- _DIRECTIONS FOR THIS TASK_
Below are records; count the lines that contain "сайте" and give only the total.

═══ INPUT DATA ═══

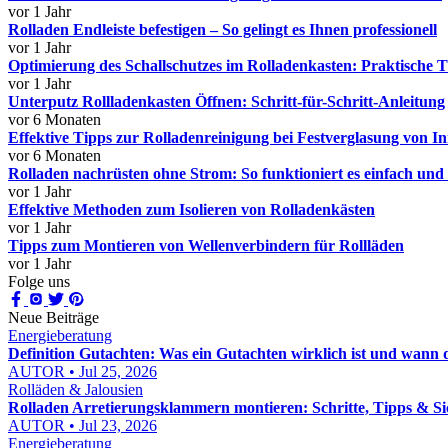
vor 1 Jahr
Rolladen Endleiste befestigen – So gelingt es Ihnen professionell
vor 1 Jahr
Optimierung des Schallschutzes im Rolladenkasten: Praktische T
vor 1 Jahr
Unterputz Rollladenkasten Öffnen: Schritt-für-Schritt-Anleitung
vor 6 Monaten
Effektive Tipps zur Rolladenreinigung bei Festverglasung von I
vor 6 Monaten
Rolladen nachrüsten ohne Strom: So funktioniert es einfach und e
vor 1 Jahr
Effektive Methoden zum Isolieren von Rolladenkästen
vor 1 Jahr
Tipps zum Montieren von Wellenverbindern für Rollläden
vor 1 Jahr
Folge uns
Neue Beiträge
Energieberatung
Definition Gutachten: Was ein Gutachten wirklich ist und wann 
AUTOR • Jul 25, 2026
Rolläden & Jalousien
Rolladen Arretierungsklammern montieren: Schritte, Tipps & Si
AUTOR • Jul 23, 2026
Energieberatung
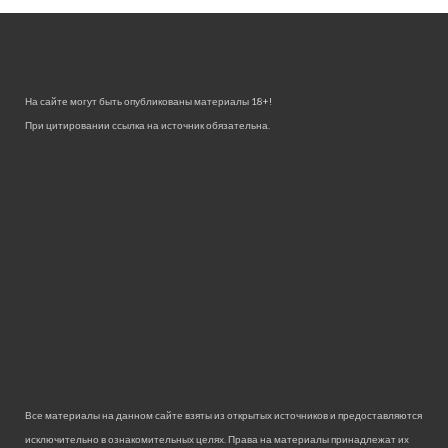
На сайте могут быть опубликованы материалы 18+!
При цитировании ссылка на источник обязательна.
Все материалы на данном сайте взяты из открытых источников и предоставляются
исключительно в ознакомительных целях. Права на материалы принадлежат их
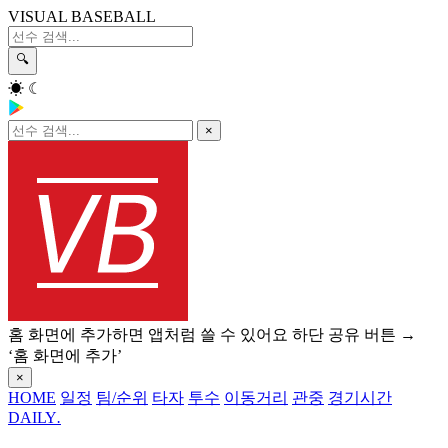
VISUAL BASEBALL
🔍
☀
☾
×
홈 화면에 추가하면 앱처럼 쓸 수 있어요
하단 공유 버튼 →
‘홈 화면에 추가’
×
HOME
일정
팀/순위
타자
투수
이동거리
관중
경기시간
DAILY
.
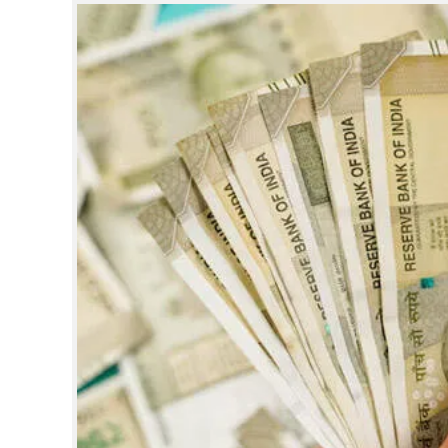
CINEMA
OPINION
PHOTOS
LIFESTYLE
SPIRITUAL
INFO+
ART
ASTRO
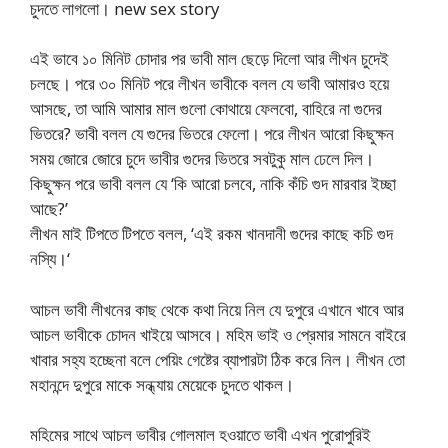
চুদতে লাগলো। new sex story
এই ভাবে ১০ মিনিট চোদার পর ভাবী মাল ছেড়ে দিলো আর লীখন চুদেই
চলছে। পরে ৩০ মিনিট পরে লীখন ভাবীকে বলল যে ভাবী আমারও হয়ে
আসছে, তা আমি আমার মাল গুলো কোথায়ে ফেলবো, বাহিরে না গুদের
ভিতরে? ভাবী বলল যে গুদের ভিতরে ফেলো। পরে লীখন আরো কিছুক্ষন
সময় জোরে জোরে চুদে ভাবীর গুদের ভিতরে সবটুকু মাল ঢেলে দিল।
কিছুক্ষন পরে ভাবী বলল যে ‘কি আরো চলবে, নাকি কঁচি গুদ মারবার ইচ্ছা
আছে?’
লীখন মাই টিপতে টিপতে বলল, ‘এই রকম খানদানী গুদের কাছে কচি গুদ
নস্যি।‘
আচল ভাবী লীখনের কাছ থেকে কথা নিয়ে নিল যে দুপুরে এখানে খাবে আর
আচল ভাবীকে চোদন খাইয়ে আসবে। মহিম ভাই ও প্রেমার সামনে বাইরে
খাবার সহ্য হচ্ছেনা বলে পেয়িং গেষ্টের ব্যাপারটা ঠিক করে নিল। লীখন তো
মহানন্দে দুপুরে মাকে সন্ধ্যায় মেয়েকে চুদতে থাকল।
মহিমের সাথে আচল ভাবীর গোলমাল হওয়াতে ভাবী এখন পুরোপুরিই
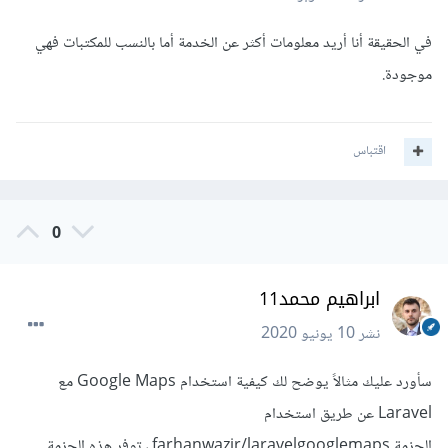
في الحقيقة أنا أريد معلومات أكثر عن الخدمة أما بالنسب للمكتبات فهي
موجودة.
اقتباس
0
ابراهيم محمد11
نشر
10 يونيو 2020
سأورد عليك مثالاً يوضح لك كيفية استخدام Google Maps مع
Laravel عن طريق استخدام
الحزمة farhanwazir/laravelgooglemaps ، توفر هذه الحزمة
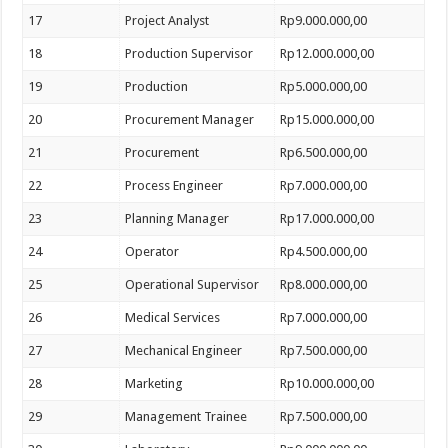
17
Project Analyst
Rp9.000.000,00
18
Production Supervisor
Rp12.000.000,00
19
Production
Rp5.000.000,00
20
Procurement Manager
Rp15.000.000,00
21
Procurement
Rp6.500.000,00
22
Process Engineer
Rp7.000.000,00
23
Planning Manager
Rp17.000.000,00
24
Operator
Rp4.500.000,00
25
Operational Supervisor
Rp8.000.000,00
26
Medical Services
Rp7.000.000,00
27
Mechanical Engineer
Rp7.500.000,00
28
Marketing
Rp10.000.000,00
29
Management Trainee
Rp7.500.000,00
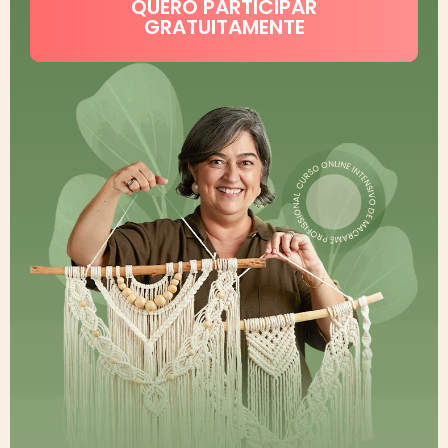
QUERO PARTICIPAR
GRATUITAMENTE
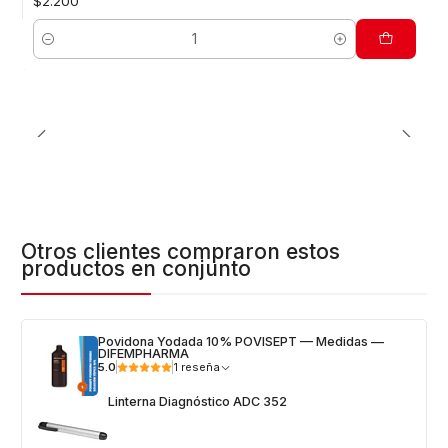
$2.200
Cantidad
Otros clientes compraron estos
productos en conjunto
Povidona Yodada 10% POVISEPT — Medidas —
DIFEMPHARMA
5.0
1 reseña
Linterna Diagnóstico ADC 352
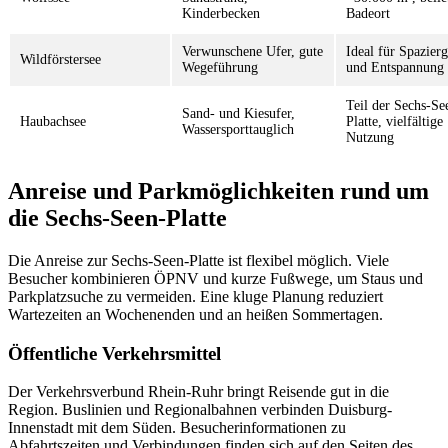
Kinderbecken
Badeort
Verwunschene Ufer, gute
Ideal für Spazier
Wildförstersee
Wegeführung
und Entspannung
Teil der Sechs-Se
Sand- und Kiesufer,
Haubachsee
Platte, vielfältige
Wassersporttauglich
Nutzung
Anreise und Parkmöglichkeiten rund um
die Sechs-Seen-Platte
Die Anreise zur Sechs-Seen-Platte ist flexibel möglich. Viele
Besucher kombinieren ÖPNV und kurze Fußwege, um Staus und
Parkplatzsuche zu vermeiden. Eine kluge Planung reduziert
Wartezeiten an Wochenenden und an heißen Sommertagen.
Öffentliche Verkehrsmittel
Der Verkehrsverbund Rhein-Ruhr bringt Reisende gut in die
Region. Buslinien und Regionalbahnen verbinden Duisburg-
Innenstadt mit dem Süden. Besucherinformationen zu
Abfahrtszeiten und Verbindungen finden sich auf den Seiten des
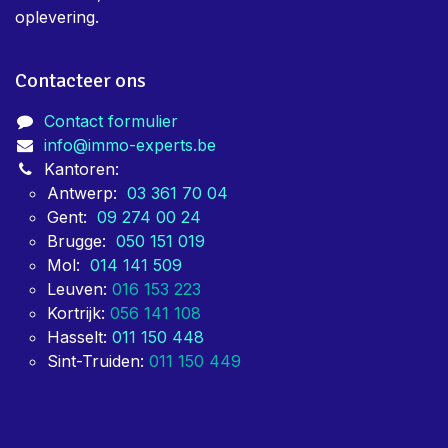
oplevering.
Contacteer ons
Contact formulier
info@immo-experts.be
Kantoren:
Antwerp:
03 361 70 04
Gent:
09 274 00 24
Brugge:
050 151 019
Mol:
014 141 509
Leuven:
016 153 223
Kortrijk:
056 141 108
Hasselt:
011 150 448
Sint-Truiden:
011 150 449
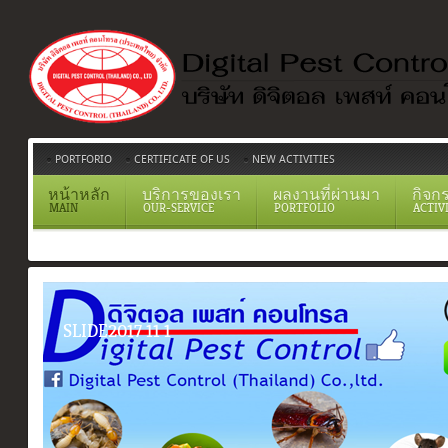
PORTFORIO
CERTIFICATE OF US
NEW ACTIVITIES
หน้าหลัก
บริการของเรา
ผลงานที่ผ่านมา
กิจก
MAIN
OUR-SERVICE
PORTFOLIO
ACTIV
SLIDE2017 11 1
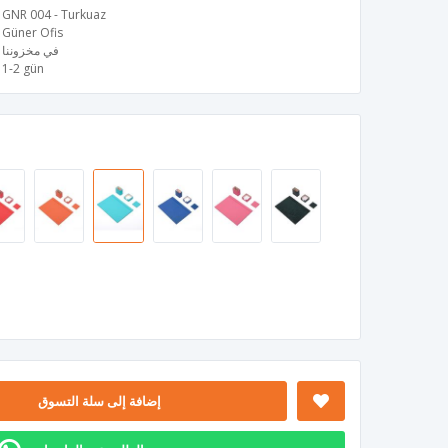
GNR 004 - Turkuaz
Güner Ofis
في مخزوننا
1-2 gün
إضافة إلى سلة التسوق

═══

- _ANSWER FOR THE TASK_
2